109  

Поворот в настроениях Красовского был слишком резок, почти вызывающий: он, всю жизнь куривший фимиам перед власть имущими, решительно перешел в лагерь чиновной “оппозиции”, нарочито – назло царю! – указав в своем Комитете, чтобы чиновники усилили цензурный режим, чтобы не жалели бумаг и чернил, чтобы писали даже больше, нежели писали раньше – до реформ.

– Бумагопроизводство следует расширить, – указывал он. – Я знать не желаю, о чем там наверху думают, но в моем Комитете каждая бумага должна получать бумаги ответные. А мы, яко всевидящие Аргусы, утроим надзор за веяниями Запада, кои никак не вписываются в панораму российского жития… Вот, пожалуйста, новый журнал дамских мод из Парижа! Нарисована дама как дама. Но спереди у нее на платье подозрительный разрез, сзади тоже обширная выемка. На что они нам намекают? Нельзя…

Смерть сразила его разом, и в Петербурге гадали:

– Ну ладно на этом свете… тут все понятно. Но зачем этот человек понадобился на том свете?

Досталось же тогда полиции и судебным исполнителям, когда они приступили к описи имущества покойного. Из “музея” долго вылетали дряблые банные веники, ветошь перегнившей одежды и рваные чулки тайного советника с подробными указаниями, когда он этим веником парился, в каком году он с глубоким сожалением отказался от ветхозаветных подштанников.

– Есть же еще идиоты на свете! – заметил частный пристав, нежданно появляясь из дверей “музея” с самоваром в руках. – Глядь, совсем новый. Хоть чайку попьем. Вот и вареньице от покойника осталось. А варено, как тут им писано, еще в год убиения императора Павла. Полвека прошло… авось не подохнем!
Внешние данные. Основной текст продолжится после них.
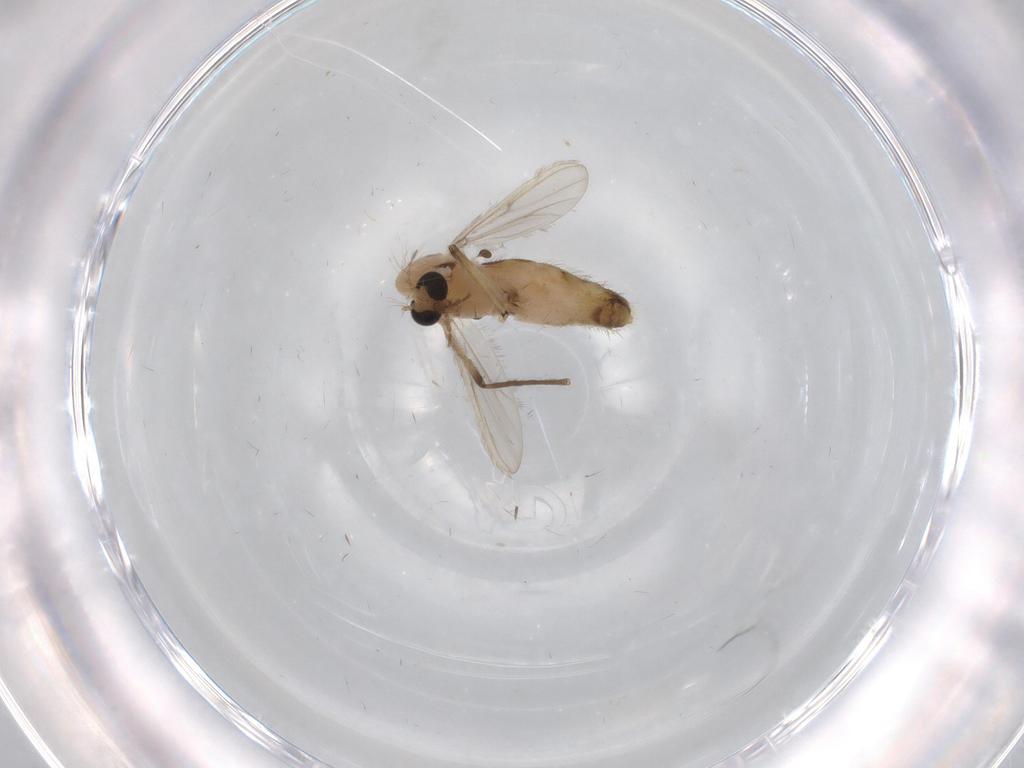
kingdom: Animalia
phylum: Arthropoda
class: Insecta
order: Diptera
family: Chironomidae
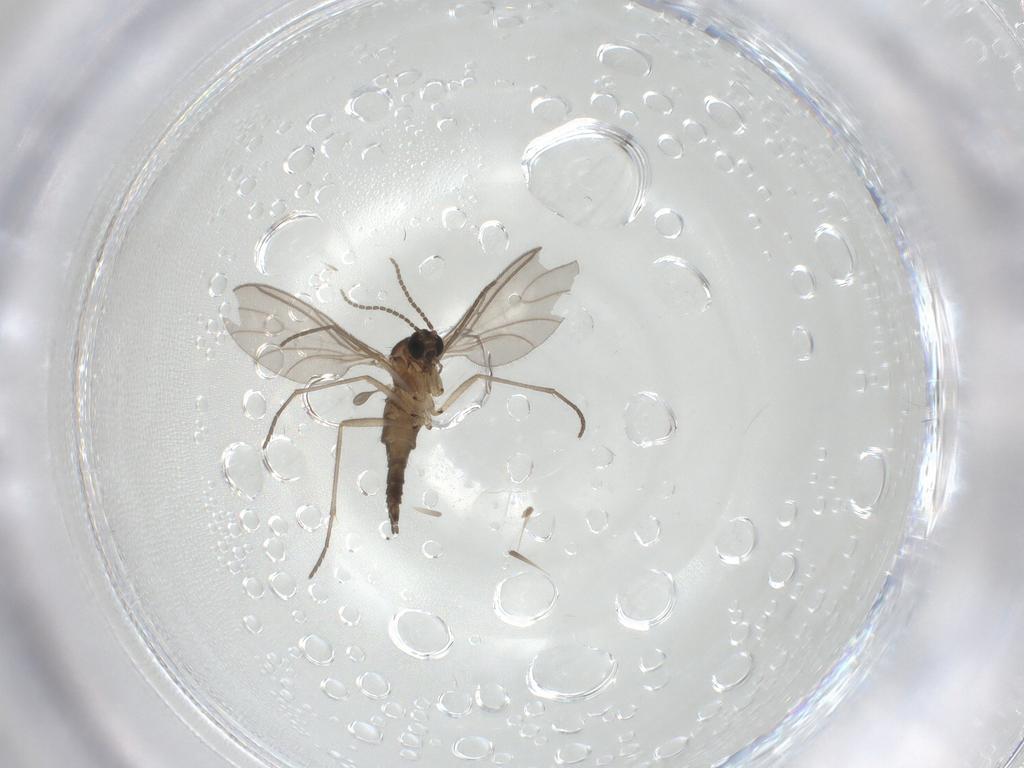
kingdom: Animalia
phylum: Arthropoda
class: Insecta
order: Diptera
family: Sciaridae
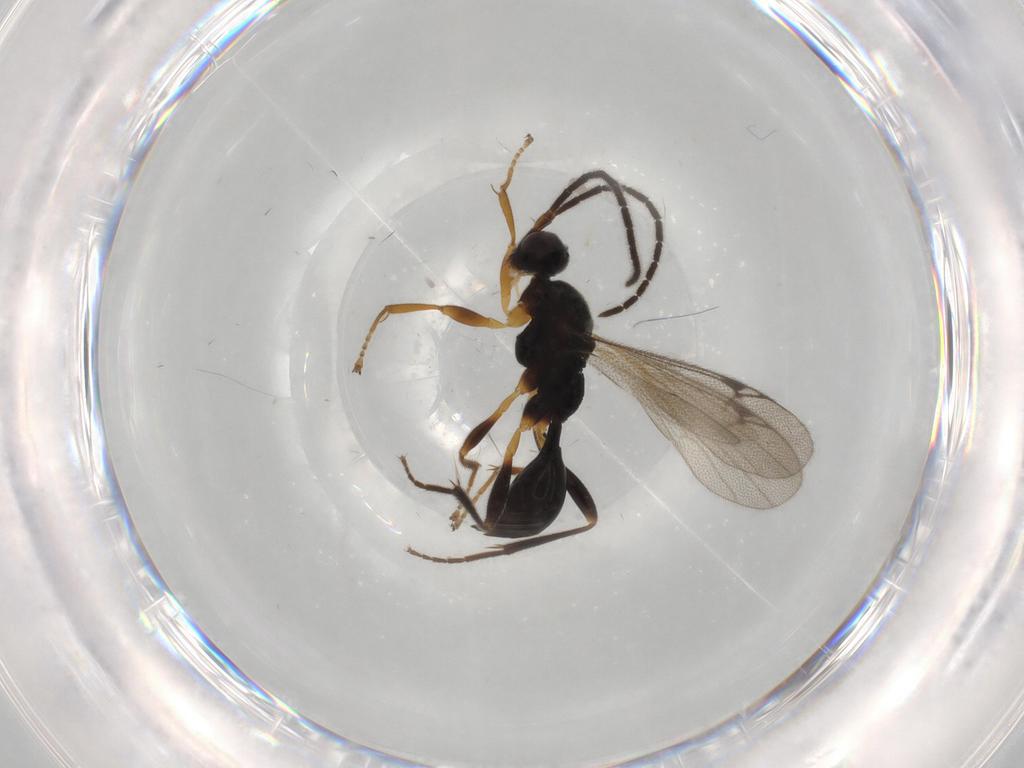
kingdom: Animalia
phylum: Arthropoda
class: Insecta
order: Hymenoptera
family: Proctotrupidae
После Красовского остался колоссальный капитал – в СТО ТЫСЯЧ рублей, который вырос с процентов по давнишним вкладам в ломбардах столицы. Прослышав об этом, из костромской глуши нагрянули в Петербург затрушенные и алчные сородичи покойного, ближние и дальние, совсем ошалевшие, когда узнали, что на их дурные головы свалилось такое неслыханное богатство.
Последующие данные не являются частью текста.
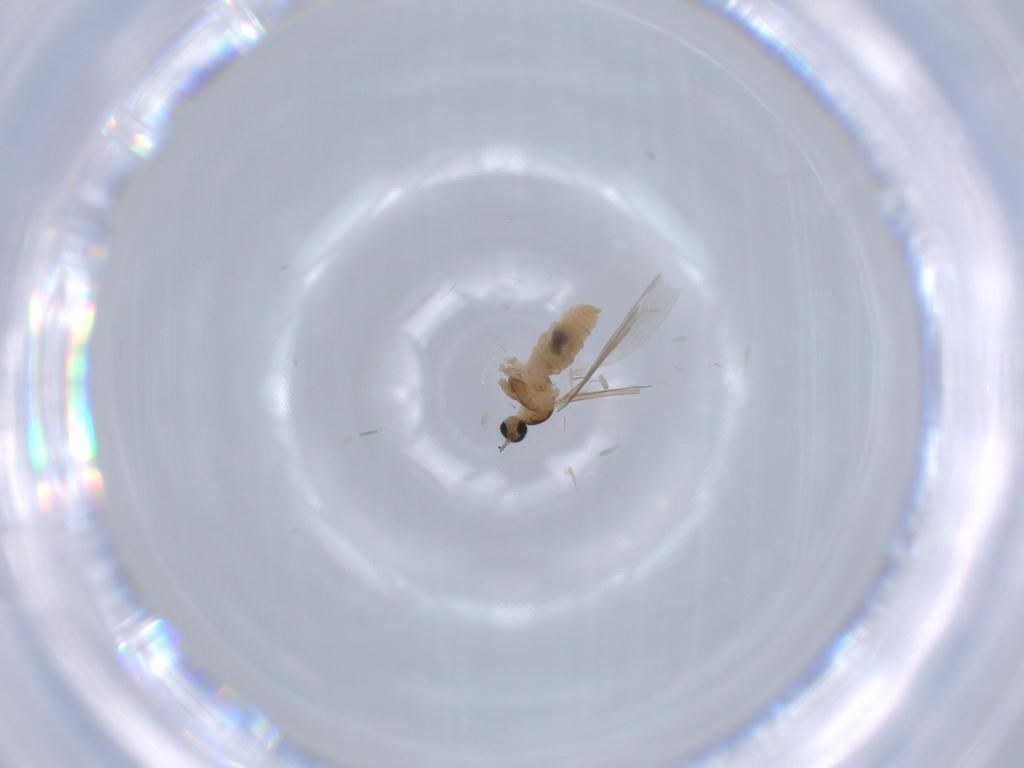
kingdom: Animalia
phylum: Arthropoda
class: Insecta
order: Diptera
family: Cecidomyiidae
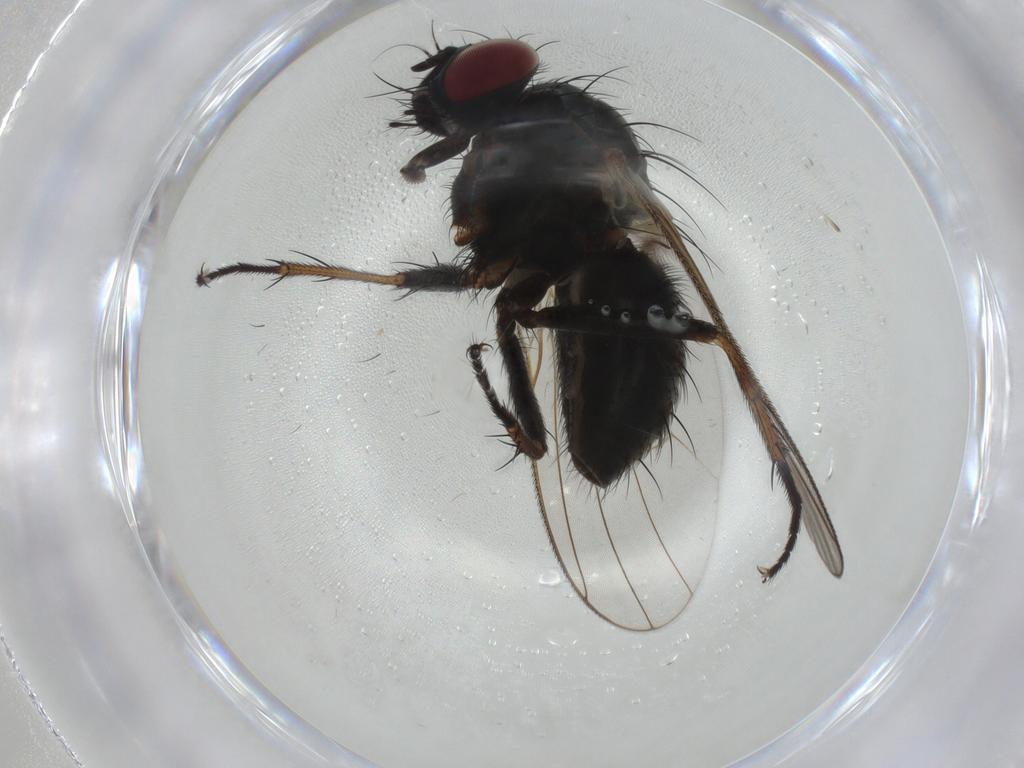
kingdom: Animalia
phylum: Arthropoda
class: Insecta
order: Diptera
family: Muscidae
Но, как и водится между родственниками, они все перегрызлись меж собой при дележе наследства, и от ста тысяч рублей никому и полушки не досталось – весь капитал они разбазарили на дошлых столичных судей, которые и разложили наследство Красовского по своим глубоким карманам…

На этом и закончилась жизнь человека, после которого остались анекдоты и дневник, отданный на хранение в Императорскую Публичную библиотеку, да еще уцелел доходчивый афоризм, не потерявший своего значения и в наши благословенные дни:

– Полезнее всего – запретить!

Приговорен только к расстрелу

Николай Сергеевич Кашкин был человеком скромным.

– Знаете, – говорил он, – у меня ведь жизнь малоинтересная. Никаких особых потрясений не случалось, да и где быть им? Правда, однажды был приговорен только к смертной казни.

– Почему “только”? Разве этого мало?

– Наверное, бывают наказания и пострашнее. А мне повезло: только к расстрелу! Доставили на Семеновский плац. Гляжу, кого-то уже к столбам вяжут. Саван накинули. Отходную читают. Ну, думаю, сейчас и моя очередь. Только здесь, у самого эшафота, и познакомились как следует. Поэт Плещеев увидел меня и кричит: “А вы-то как сюда попали?” Достоевский говорит мне: “Так вы и есть Кашкин? Приятно познакомиться…”

После смерти Льва Толстого столичный журналист Панкратов навестил престарелого петрашевца в его калужском имении. Он застал его обложенным грудами старых писем.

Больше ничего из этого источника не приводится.